Florrie was diffuse—

“How kind of you to marry her! You must be a real good sort, Mr. Booth! There’s not many men would have your pluck, if what they say is true!”

“What do they say?” inquired Alec hotly.

“Oh, you have heard nothing? You dear, simple man! Then I’m sure I shall not be the one to tell tales out of school. Besides, it may not be true; people do tell such lies. And Bertha’s not a bad sort, though she does hold her head up. You just shut your eyes and do as she tells you, like a good boy!”

Alec, never fluent of speech, did not know how to reply to his tormentor. He knew their ways too well to take them altogether seriously; but the poison of their malice left a sting behind. His only defence was a hearty “Ha! ha! ha!”

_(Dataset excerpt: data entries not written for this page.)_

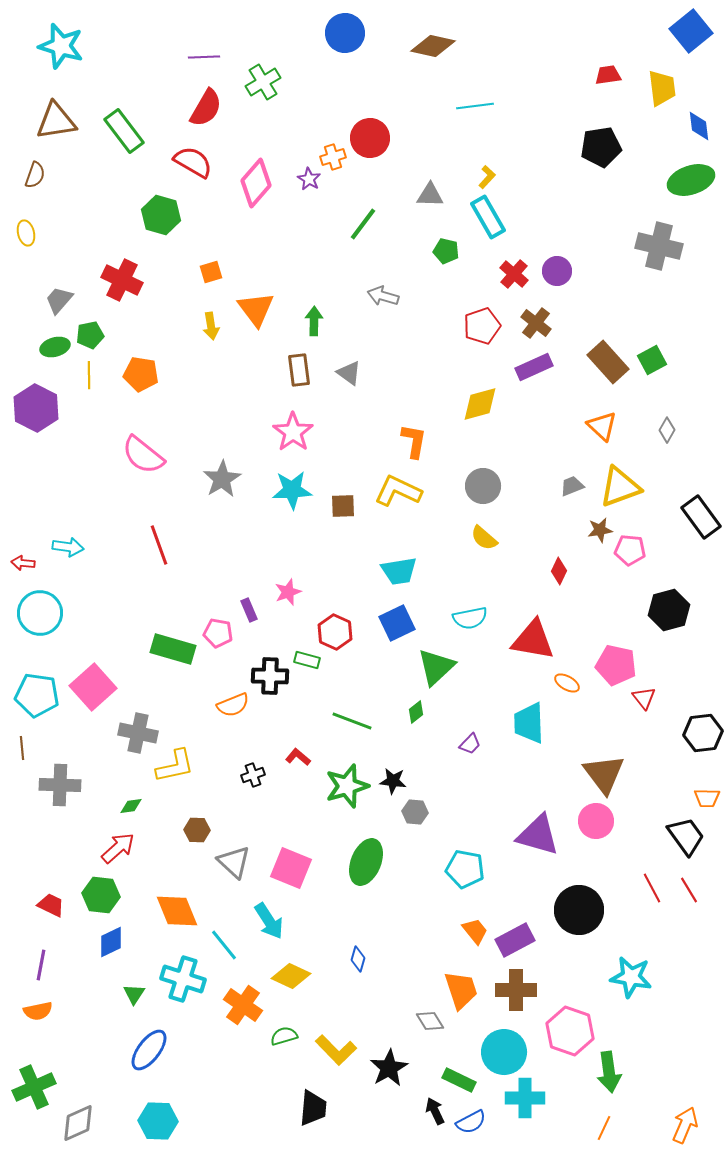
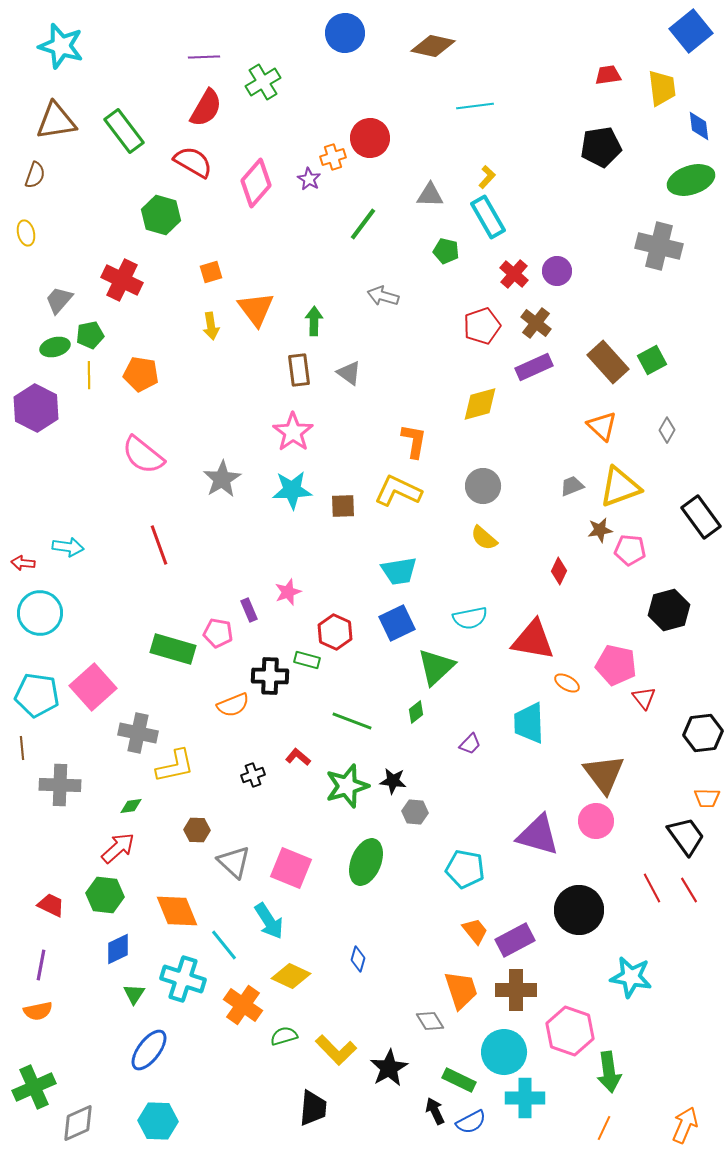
green hexagon at (101, 895): moved 4 px right
blue diamond at (111, 942): moved 7 px right, 7 px down
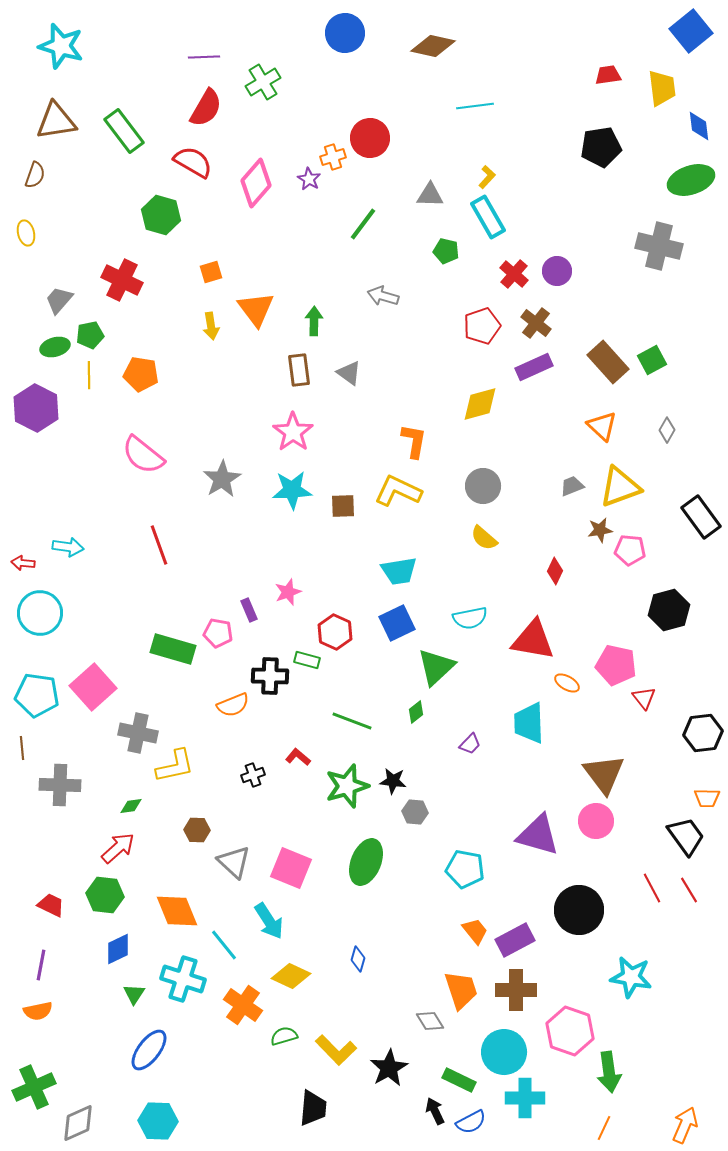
red diamond at (559, 571): moved 4 px left
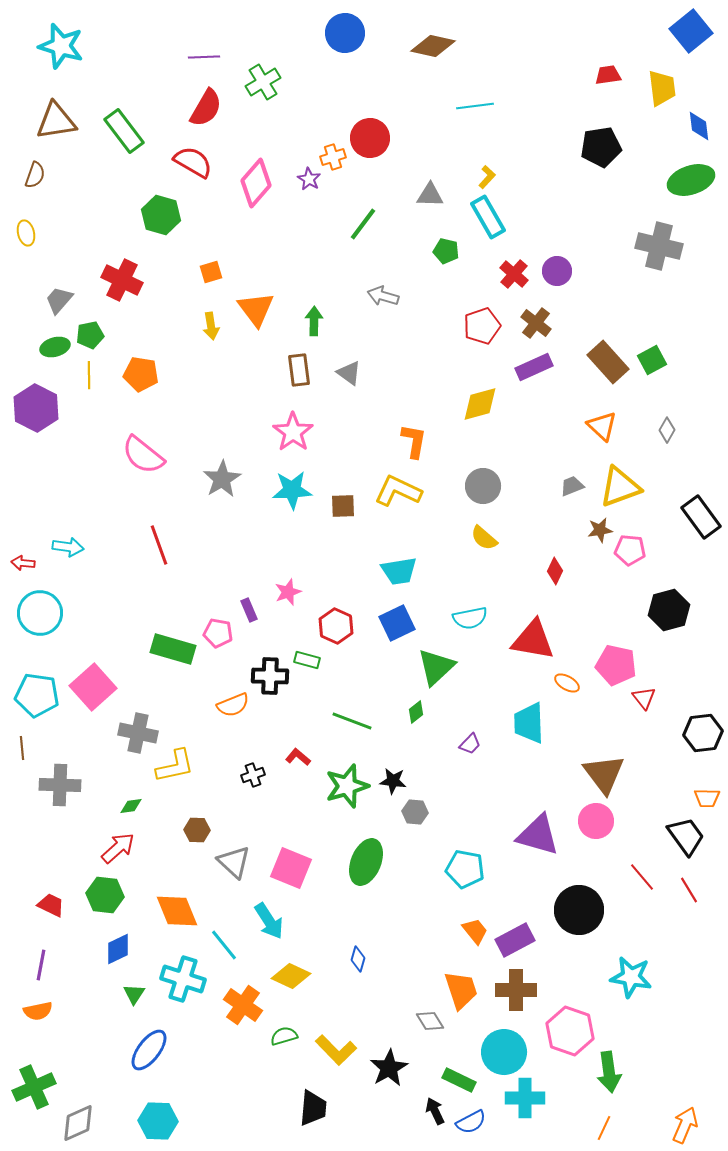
red hexagon at (335, 632): moved 1 px right, 6 px up
red line at (652, 888): moved 10 px left, 11 px up; rotated 12 degrees counterclockwise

The unanswerable reply of a small head with a big stomach.

* * * * *

In his turn Huey Gosper was not slow to hear the news, and Ruby even gave him the details of “the lark,” as she called it, they had had with Alec.

“And he just was mad when we rubbed it into his angelic Bertha! You should have seen how red he got in the face! Why, the fool is fairly crazy about her! It would only serve him right to play a trick or two on him—the conceited fool!”

A gleam of malicious joy shone in Huey’s eyes as though a sudden unholy hope had sprung up. He whispered words to Ruby and she to him, and by their pantomime it might be understood that a plot, mutually agreed on, was arranged.